YouTube Summarizer
Free YouTube summarizer with timestamped chapters, keywords and transcript download. No login. Export to PDF, TXT, Markdown or JSON for notes and research.
About YouTube Summarizer
YouTube Summarizer extracts and condenses the content of any YouTube video. It fetches the video's captions (auto-generated or manual), detects the language, and produces a concise summary using extractive summarization that runs locally in your browser.
The tool supports multiple output formats including bullet points for quick overviews, executive summaries for professionals, study notes for students, SEO outlines for content creators, social media captions, and full blog articles.
It also generates timestamped video chapters and extracts key terms and topics using TF-IDF analysis. You can export the full result to PDF, TXT, Markdown, or structured JSON for use in other apps and scripts.
How does YouTube Summarizer work?
The tool fetches the video's subtitle/caption track from YouTube (either auto-generated or manually added captions). It then uses the franc library to detect the language and applies a TF-IDF analysis to find the most important terms.
The summary itself is produced by extractive summarization: the transcript is split into sentences, each sentence is ranked by signals such as position, length, and keyword density, and the highest-ranked sentences are selected and re-ordered into a readable summary. All of this runs locally in your browser. Chapters are generated by splitting the timeline into segments and labeling each one with its top keywords.
What video types are supported?
YouTube Summarizer works with any YouTube video that has captions available:
- Regular YouTube videos
- YouTube Shorts
- Live streams (after they end)
- Embedded videos
The video must have either auto-generated captions or manually added subtitles. Videos without any captions cannot be summarized.
What output formats are available?
Six different output formats are available:
1. Bullet Points: Quick, scannable list of key points
2. Executive Summary: Professional summary with context
3. Study Notes: Formatted for learning with key terms highlighted
4. SEO Outline: Optimized for content creation with headers and keywords
5. Social Media Caption: Short, engaging summary with hashtags
6. Blog Article: Full article with sections and detailed breakdown
What languages are supported?
The tool automatically detects the video's language and can summarize most caption languages. Extractive summarization and keyword extraction work best for languages that separate words with spaces (such as English, Spanish, Portuguese, French, and Vietnamese). Languages without spaces between words, like Chinese, Japanese, or Thai, are still detected and summarized, but keyword and chapter-title quality may be lower.
The interface itself is available in English, Spanish, Vietnamese, Portuguese, and French.

How accurate are the chapters?
Chapters are generated heuristically: the transcript timeline is divided into roughly even segments (up to 8 per video), and each segment is labeled with its most frequent keywords. Timing is based on caption timestamps, not on detected topic changes, so chapter boundaries are approximate rather than semantic.
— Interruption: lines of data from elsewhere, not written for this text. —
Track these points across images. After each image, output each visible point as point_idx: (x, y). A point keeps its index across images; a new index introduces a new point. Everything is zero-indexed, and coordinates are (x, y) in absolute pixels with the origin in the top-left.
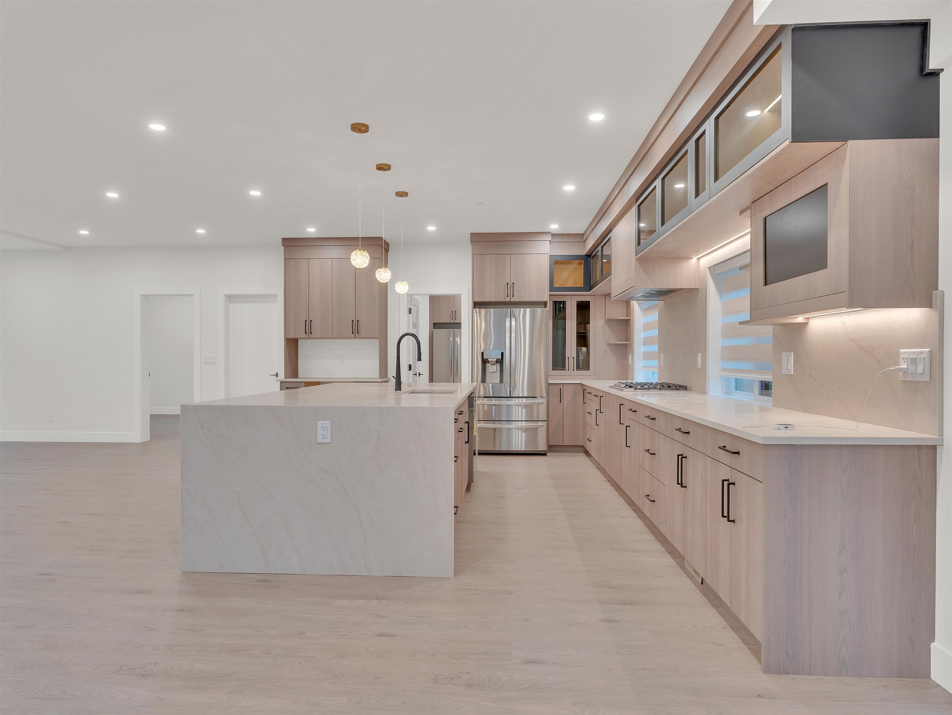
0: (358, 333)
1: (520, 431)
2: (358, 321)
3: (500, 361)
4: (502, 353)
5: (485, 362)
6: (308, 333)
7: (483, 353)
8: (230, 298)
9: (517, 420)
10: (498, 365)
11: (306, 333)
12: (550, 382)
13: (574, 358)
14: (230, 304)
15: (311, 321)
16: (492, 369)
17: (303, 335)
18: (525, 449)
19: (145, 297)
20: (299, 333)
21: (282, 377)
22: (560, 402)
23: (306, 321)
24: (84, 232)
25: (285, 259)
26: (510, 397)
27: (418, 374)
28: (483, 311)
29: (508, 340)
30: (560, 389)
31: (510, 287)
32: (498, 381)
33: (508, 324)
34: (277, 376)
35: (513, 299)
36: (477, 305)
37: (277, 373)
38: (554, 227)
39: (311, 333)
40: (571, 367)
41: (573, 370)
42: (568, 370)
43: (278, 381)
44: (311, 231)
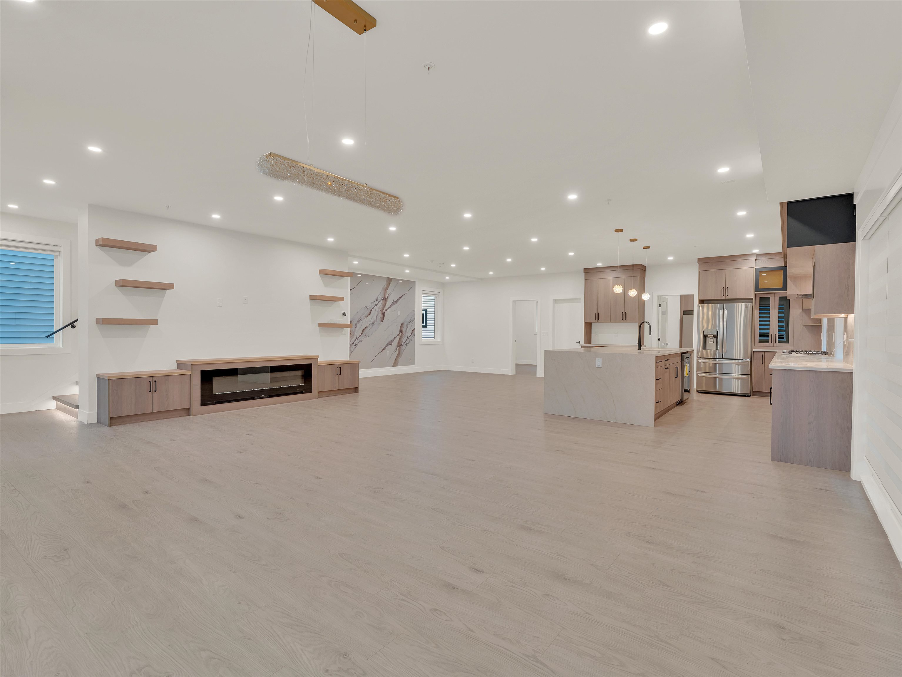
0: (626, 319)
1: (737, 380)
2: (626, 312)
3: (716, 336)
4: (717, 332)
5: (705, 337)
6: (597, 320)
7: (704, 331)
8: (556, 301)
9: (735, 373)
10: (715, 338)
11: (596, 320)
12: (754, 350)
13: (776, 335)
14: (556, 304)
15: (599, 313)
16: (710, 341)
17: (594, 321)
18: (740, 391)
19: (515, 302)
20: (592, 319)
21: (582, 343)
22: (762, 363)
23: (596, 313)
24: (491, 273)
25: (585, 280)
26: (723, 359)
27: (666, 344)
28: (706, 305)
29: (721, 323)
30: (762, 355)
31: (725, 290)
32: (715, 349)
33: (721, 313)
34: (580, 343)
35: (727, 298)
36: (702, 302)
37: (580, 341)
38: (756, 251)
39: (599, 320)
40: (774, 341)
41: (776, 343)
42: (771, 343)
43: (580, 345)
44: (599, 265)
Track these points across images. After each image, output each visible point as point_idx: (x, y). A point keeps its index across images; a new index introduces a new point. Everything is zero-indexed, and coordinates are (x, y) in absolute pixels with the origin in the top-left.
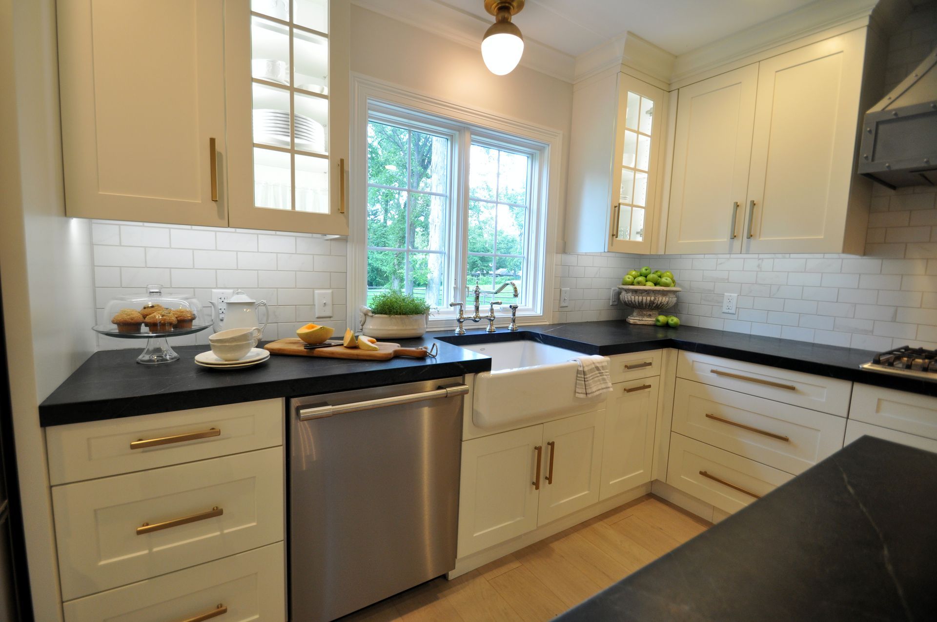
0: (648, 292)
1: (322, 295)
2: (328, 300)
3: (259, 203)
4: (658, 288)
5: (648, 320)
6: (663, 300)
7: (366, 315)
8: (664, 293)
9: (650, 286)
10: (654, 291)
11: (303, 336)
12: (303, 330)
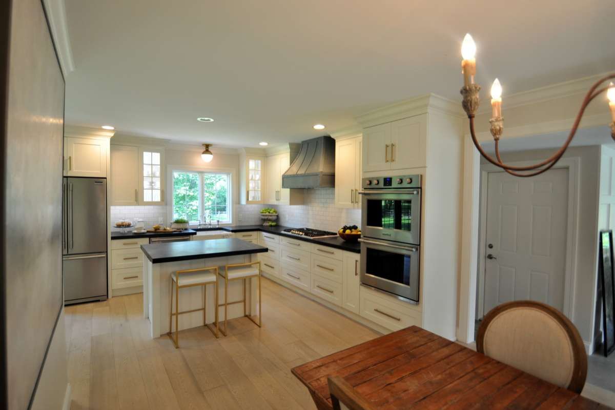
0: (266, 215)
1: (161, 219)
2: (162, 220)
3: (145, 200)
4: (270, 214)
5: (268, 224)
6: (270, 218)
7: (171, 223)
8: (271, 216)
9: (267, 214)
10: (269, 215)
11: (154, 228)
12: (154, 227)
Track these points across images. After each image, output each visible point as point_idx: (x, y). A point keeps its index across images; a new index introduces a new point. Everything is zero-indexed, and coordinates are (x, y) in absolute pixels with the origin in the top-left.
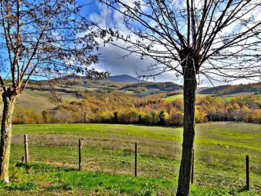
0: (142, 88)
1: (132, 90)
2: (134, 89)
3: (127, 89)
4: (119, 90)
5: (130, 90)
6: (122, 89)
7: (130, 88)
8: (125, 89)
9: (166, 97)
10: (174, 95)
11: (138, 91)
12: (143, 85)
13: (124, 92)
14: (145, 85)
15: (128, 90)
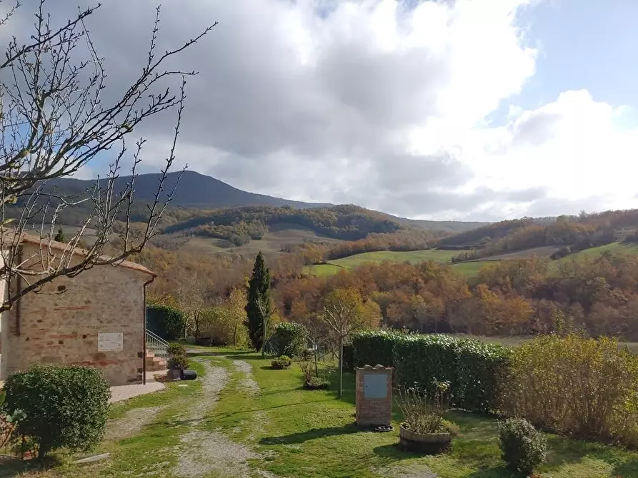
0: (251, 227)
1: (214, 236)
2: (221, 230)
3: (193, 229)
4: (162, 232)
5: (205, 234)
6: (171, 230)
7: (206, 226)
8: (186, 230)
9: (325, 263)
10: (354, 253)
11: (236, 239)
12: (257, 214)
13: (180, 240)
14: (263, 214)
15: (195, 233)
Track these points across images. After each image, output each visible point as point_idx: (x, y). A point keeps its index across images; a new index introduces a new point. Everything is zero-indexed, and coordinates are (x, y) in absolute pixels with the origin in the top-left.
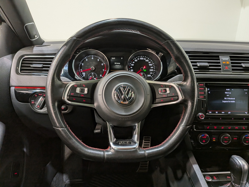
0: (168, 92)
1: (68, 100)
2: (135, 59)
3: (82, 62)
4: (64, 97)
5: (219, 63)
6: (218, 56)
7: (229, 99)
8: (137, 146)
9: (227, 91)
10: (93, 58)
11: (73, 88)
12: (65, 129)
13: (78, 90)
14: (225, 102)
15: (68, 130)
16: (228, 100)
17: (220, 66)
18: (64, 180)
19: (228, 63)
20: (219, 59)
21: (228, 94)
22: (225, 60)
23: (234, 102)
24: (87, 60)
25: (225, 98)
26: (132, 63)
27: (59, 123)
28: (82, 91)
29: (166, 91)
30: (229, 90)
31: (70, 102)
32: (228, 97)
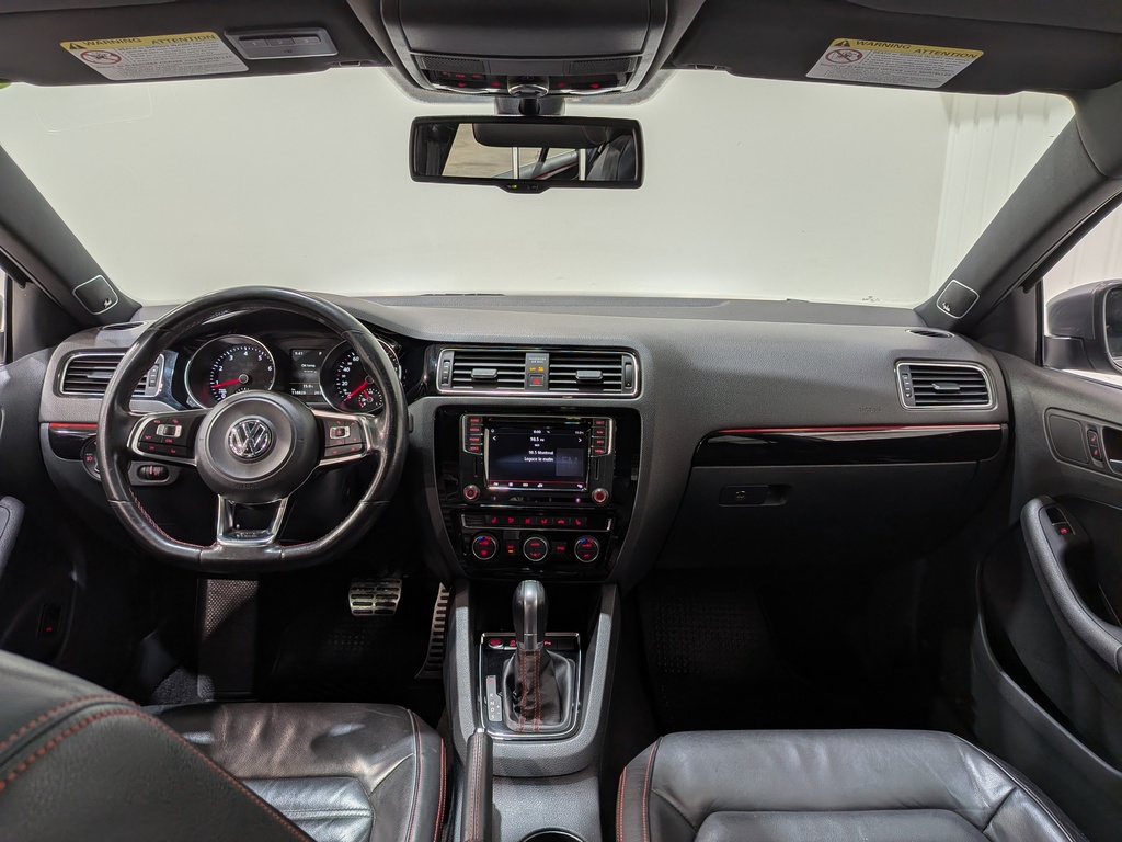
0: (347, 434)
1: (139, 448)
2: (352, 357)
3: (220, 364)
4: (131, 444)
5: (522, 369)
6: (523, 354)
7: (540, 452)
8: (269, 540)
9: (536, 436)
10: (246, 354)
11: (152, 426)
12: (129, 504)
13: (161, 430)
14: (530, 460)
15: (135, 506)
16: (538, 456)
17: (522, 377)
18: (199, 694)
19: (541, 369)
20: (523, 362)
21: (536, 443)
22: (537, 362)
23: (550, 460)
24: (232, 358)
25: (531, 452)
26: (346, 366)
27: (118, 492)
28: (171, 431)
29: (343, 431)
30: (539, 432)
31: (141, 453)
32: (537, 449)
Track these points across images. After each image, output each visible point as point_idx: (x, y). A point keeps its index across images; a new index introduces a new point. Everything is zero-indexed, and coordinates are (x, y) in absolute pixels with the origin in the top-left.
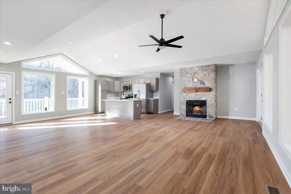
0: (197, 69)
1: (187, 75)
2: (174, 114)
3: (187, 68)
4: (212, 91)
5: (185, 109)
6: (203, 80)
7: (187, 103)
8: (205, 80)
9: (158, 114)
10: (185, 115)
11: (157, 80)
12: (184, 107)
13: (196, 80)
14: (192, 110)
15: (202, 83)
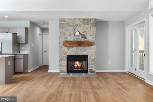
0: (78, 22)
1: (68, 27)
2: (49, 71)
3: (68, 19)
4: (94, 45)
5: (66, 64)
6: (85, 34)
7: (67, 58)
8: (86, 34)
9: (28, 73)
10: (66, 71)
11: (27, 29)
12: (65, 63)
13: (77, 33)
14: (73, 65)
15: (84, 37)
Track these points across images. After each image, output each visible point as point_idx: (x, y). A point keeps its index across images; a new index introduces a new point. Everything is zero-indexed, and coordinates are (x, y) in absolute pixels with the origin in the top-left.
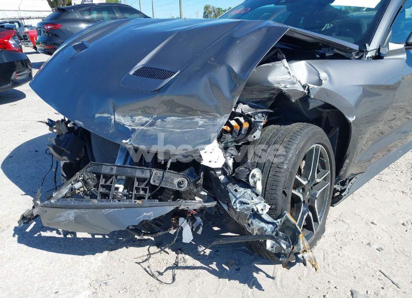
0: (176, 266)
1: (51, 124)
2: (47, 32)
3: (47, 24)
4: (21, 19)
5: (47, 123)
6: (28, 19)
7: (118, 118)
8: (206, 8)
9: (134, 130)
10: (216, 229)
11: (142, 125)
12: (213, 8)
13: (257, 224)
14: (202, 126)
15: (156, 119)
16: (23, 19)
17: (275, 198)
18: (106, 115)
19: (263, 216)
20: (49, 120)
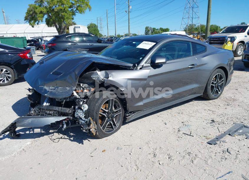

Well-structured videos with clear, evenly paced topics produce the most useful chapter breakdowns.
Can I export the summary?
Yes. You can export your result in four formats:
- PDF: professional document format, great for sharing
- TXT: plain text for easy editing
- Markdown: for blogs, GitHub, or note-taking apps
- JSON: structured, machine-readable output
The PDF, TXT, and Markdown exports include the summary, chapters, and keywords as readable prose.
Can I get machine-readable (JSON) output?
Yes. The Export JSON button downloads a single structured file containing the video metadata, detected language, word statistics and compression ratio, the ranked keywords with their scores and counts, the topics, the timestamped chapters (start, end, title, excerpt), the chosen format, and the full summary and transcript.
This makes the tool a data source you can feed directly into a CMS, spreadsheet, note app, or your own scripts and pipelines, with no copy-pasting from prose.
Is my data private?
Only the YouTube URL is sent to our server, and only so it can fetch the video's captions (YouTube does not allow the browser to retrieve them directly). The transcript text is then returned to your browser, where summarization, keyword extraction, language detection, and chapter generation all run locally. The summary and exports are built on your device and are not stored on our server.
How accurate is the summary?
The summary is extractive, not generative: it selects and re-orders the most representative sentences that already exist in the transcript rather than writing new text. This keeps it factual and free of hallucinations, but it works best on videos with clean, well-punctuated captions.
Auto-generated captions with no punctuation, heavy slang, or background noise will produce a rougher summary, and chapter timing is heuristic. Always review the output before relying on it for important work.